Martins Indi: "Basisplaats is niet onterecht"
"Toen De Cler een tijdje geleden geblesseerd raakte, wist ik dat ik zou gaan spelen", vertelt Martins Indi in Voetbal International. "Ik ben toch zijn stand-in. Dat de trainer me daarna liet staan, is mooi meegenomen, maar niet onterecht. Ik heb het niet slecht gedaan. Als je goed speelt, krijg je vertrouwen. Dat vertrouwen geeft de trainer me nu. En ik heb mijn hele leven kunnen rekenen op een basisplaats, was altijd belangrijk voor het team."
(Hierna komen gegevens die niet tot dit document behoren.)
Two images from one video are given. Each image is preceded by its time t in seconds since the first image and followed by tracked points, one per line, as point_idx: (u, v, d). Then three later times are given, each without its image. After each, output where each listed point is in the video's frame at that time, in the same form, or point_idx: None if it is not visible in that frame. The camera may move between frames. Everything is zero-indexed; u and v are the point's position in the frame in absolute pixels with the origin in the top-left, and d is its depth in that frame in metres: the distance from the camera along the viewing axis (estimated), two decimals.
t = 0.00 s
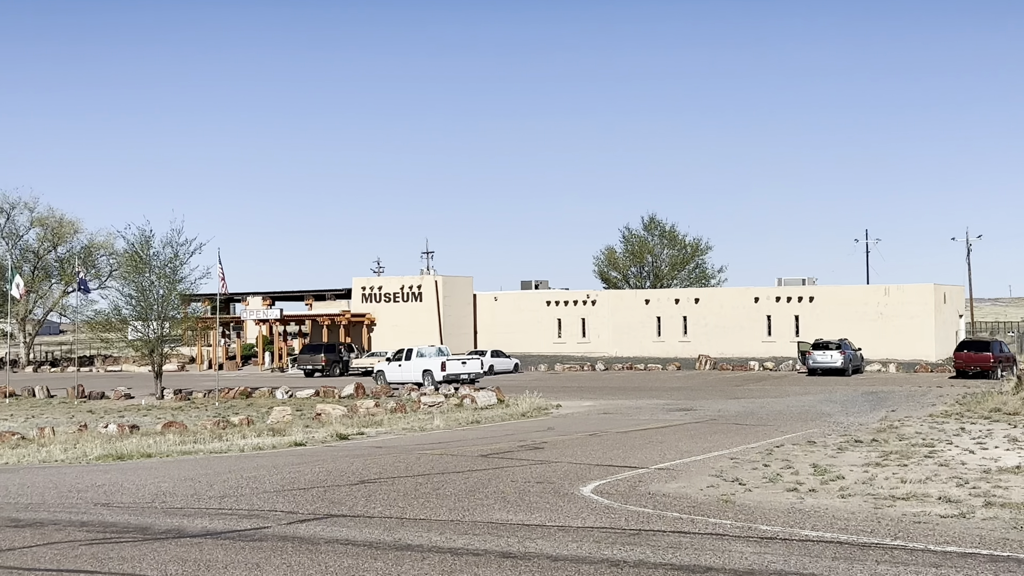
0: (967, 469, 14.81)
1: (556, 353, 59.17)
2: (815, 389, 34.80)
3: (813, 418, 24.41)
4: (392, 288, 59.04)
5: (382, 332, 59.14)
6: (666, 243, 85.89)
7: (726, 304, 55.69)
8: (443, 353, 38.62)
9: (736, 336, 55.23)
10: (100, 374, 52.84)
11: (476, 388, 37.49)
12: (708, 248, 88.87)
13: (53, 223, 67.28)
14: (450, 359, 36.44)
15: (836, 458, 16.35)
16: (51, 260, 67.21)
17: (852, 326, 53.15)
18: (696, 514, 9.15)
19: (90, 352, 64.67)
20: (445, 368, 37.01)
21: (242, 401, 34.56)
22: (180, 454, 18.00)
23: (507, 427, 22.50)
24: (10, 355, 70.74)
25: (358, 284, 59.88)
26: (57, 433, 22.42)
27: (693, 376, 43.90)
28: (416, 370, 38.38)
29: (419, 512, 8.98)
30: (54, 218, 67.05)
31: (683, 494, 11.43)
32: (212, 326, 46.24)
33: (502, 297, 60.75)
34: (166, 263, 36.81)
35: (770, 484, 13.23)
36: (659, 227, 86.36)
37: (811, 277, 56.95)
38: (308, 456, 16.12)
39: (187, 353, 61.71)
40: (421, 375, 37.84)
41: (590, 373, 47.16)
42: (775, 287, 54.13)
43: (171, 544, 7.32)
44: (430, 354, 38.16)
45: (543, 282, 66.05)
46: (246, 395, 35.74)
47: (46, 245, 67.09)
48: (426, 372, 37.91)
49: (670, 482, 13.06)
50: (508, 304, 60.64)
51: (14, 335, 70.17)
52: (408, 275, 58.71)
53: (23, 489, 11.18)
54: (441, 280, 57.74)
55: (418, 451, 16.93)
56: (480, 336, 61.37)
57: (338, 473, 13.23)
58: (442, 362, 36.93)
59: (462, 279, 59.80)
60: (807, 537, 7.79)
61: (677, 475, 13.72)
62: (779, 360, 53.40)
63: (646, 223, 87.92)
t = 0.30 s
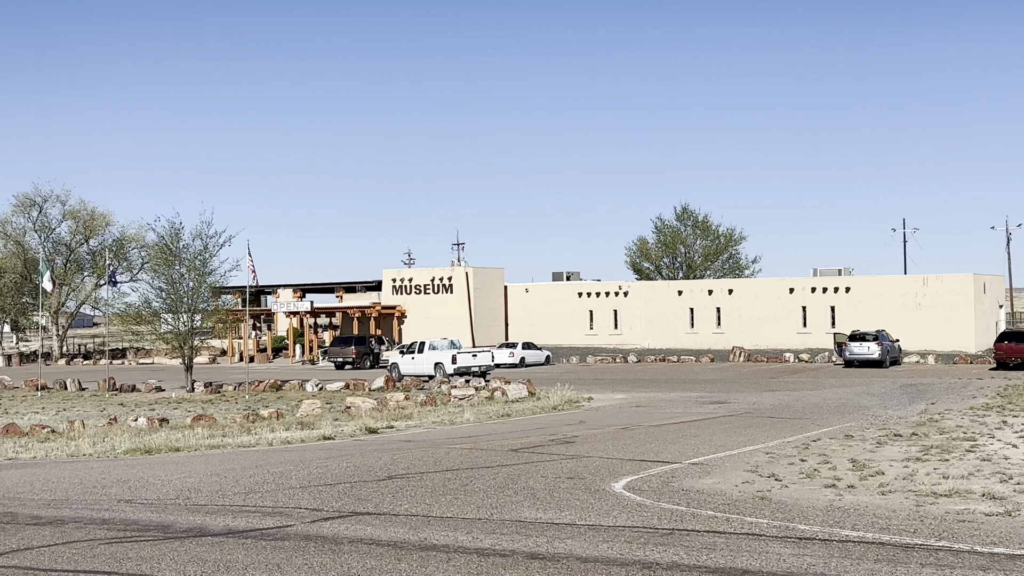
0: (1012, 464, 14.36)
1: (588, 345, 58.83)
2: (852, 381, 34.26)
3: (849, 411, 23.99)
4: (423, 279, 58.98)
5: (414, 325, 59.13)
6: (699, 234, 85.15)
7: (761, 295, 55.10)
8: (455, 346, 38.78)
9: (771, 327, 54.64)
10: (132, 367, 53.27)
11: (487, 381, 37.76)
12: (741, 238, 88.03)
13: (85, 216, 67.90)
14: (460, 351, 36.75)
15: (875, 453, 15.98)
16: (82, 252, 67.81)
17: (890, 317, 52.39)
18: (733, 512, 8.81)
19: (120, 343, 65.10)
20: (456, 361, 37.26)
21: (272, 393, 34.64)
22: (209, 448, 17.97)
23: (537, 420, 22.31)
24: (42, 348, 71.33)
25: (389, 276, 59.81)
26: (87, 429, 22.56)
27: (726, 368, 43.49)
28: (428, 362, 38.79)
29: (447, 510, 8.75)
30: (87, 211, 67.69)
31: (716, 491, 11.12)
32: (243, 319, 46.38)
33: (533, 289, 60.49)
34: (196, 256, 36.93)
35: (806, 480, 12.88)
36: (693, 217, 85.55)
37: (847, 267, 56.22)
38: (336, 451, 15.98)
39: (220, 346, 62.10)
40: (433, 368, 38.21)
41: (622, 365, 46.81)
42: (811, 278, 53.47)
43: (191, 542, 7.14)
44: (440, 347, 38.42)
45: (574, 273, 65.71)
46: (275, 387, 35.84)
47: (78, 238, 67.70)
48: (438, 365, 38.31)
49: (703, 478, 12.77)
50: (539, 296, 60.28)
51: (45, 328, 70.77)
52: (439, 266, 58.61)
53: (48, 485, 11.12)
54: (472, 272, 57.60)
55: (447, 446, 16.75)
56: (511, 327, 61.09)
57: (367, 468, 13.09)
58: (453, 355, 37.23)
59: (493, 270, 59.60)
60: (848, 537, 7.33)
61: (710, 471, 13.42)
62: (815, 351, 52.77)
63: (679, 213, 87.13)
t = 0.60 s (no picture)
0: None
1: (614, 332, 58.47)
2: (883, 369, 33.77)
3: (882, 398, 23.59)
4: (449, 267, 58.86)
5: (439, 312, 59.03)
6: (726, 219, 84.38)
7: (788, 282, 54.61)
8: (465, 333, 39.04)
9: (799, 314, 54.10)
10: (160, 354, 53.62)
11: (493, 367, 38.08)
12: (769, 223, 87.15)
13: (112, 204, 68.28)
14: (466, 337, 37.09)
15: (911, 441, 15.62)
16: (111, 240, 68.26)
17: (920, 302, 51.69)
18: (769, 503, 8.52)
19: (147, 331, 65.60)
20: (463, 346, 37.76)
21: (298, 380, 34.70)
22: (235, 436, 17.90)
23: (564, 408, 22.11)
24: (71, 335, 72.06)
25: (414, 264, 59.72)
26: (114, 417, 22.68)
27: (753, 355, 43.09)
28: (438, 348, 39.17)
29: (473, 501, 8.54)
30: (114, 198, 68.05)
31: (752, 482, 10.83)
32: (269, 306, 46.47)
33: (559, 276, 60.13)
34: (222, 243, 36.93)
35: (841, 470, 12.55)
36: (720, 203, 84.82)
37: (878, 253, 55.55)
38: (362, 439, 15.87)
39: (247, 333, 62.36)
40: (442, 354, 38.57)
41: (650, 352, 46.51)
42: (840, 264, 52.84)
43: (213, 535, 6.98)
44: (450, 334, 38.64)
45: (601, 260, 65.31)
46: (301, 375, 35.88)
47: (105, 225, 68.15)
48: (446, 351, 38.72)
49: (735, 467, 12.48)
50: (565, 283, 59.85)
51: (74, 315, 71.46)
52: (464, 254, 58.46)
53: (71, 475, 11.08)
54: (498, 259, 57.38)
55: (473, 434, 16.58)
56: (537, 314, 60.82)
57: (392, 457, 12.92)
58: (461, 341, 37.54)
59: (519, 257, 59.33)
60: (891, 531, 7.01)
61: (742, 461, 13.14)
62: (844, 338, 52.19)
63: (706, 198, 86.42)
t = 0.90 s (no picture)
0: None
1: (633, 315, 58.11)
2: (906, 351, 33.38)
3: (905, 381, 23.29)
4: (467, 250, 58.62)
5: (457, 296, 58.85)
6: (744, 202, 83.80)
7: (808, 264, 54.14)
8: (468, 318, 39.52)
9: (819, 297, 53.66)
10: (178, 339, 53.79)
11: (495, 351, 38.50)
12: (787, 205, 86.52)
13: (129, 189, 68.41)
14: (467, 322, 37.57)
15: (938, 426, 15.29)
16: (127, 225, 68.49)
17: (942, 284, 51.15)
18: (794, 492, 8.26)
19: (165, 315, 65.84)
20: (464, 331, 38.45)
21: (316, 365, 34.67)
22: (253, 423, 17.81)
23: (582, 393, 21.92)
24: (90, 319, 72.46)
25: (431, 248, 59.49)
26: (131, 404, 22.70)
27: (773, 338, 42.76)
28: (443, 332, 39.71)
29: (492, 490, 8.35)
30: (131, 183, 68.17)
31: (776, 469, 10.54)
32: (286, 291, 46.41)
33: (577, 260, 59.73)
34: (239, 228, 36.82)
35: (867, 455, 12.25)
36: (738, 184, 84.18)
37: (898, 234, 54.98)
38: (380, 424, 15.73)
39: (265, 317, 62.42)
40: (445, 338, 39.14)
41: (668, 335, 46.20)
42: (860, 245, 52.31)
43: (226, 526, 6.83)
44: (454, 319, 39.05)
45: (618, 242, 64.90)
46: (319, 359, 35.82)
47: (122, 210, 68.34)
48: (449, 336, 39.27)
49: (758, 453, 12.20)
50: (583, 266, 59.38)
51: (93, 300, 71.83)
52: (482, 237, 58.22)
53: (86, 463, 11.00)
54: (516, 242, 57.11)
55: (491, 419, 16.41)
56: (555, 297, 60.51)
57: (409, 444, 12.74)
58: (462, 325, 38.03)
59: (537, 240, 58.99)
60: (924, 521, 6.74)
61: (765, 446, 12.88)
62: (865, 319, 51.70)
63: (725, 180, 85.80)
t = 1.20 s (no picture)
0: None
1: (643, 297, 57.76)
2: (920, 331, 33.02)
3: (919, 362, 22.97)
4: (476, 232, 58.35)
5: (467, 277, 58.60)
6: (756, 181, 83.15)
7: (820, 244, 53.71)
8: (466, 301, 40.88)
9: (831, 277, 53.26)
10: (188, 322, 53.76)
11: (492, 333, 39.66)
12: (799, 184, 85.82)
13: (138, 171, 68.27)
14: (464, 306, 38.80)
15: (955, 407, 14.99)
16: (137, 207, 68.41)
17: (955, 264, 50.70)
18: (811, 478, 8.01)
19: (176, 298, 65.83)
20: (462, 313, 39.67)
21: (325, 348, 34.56)
22: (260, 407, 17.64)
23: (593, 375, 21.69)
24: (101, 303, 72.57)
25: (441, 230, 59.21)
26: (139, 387, 22.62)
27: (785, 319, 42.43)
28: (442, 315, 40.93)
29: (498, 477, 8.14)
30: (140, 166, 68.01)
31: (793, 454, 10.25)
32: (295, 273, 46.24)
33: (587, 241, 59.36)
34: (247, 210, 36.62)
35: (884, 437, 11.95)
36: (749, 164, 83.57)
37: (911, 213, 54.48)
38: (388, 408, 15.54)
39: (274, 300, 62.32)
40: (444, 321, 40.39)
41: (680, 316, 45.86)
42: (873, 225, 51.85)
43: (225, 516, 6.63)
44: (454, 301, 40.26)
45: (628, 223, 64.49)
46: (328, 342, 35.67)
47: (132, 193, 68.24)
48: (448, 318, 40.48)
49: (773, 437, 11.94)
50: (593, 247, 59.00)
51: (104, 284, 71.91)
52: (491, 219, 57.94)
53: (87, 449, 10.82)
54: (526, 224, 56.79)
55: (500, 402, 16.20)
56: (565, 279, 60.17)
57: (417, 429, 12.53)
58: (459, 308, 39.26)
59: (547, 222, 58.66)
60: (948, 509, 6.49)
61: (779, 429, 12.63)
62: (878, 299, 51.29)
63: (736, 160, 85.18)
Aanvankelijk werd Martins Indi telkens gebruikt als stand-in. Gedurende die periode deed de verdediger er alles aan om de aandacht van trainer Mario Been te trekken. "Ik wilde zó graag spelen, dat ik onrustig op mijn stoel heen en weer zat te wippen. Vaak ging ik in de dug-out geluid maken. Begon ik met pinnen onder mijn voetbalschoenen op de vloer te tikken. Of ging ik hard hoesten, in de hoop dat de trainer me zou opmerken en denken: Hé, Bruno is er ook nog."
"Maar ik geloof niet dat-ie me heeft gehoord", vervolgt Martins Indi. "Die andere gasten op de bank lachen natuurlijk. Toen het zo koud was, moesten we met drietallen om de beurt warmlopen. Ik stoof dan langs de dug-out en liep nog net niet voor de trainer langs."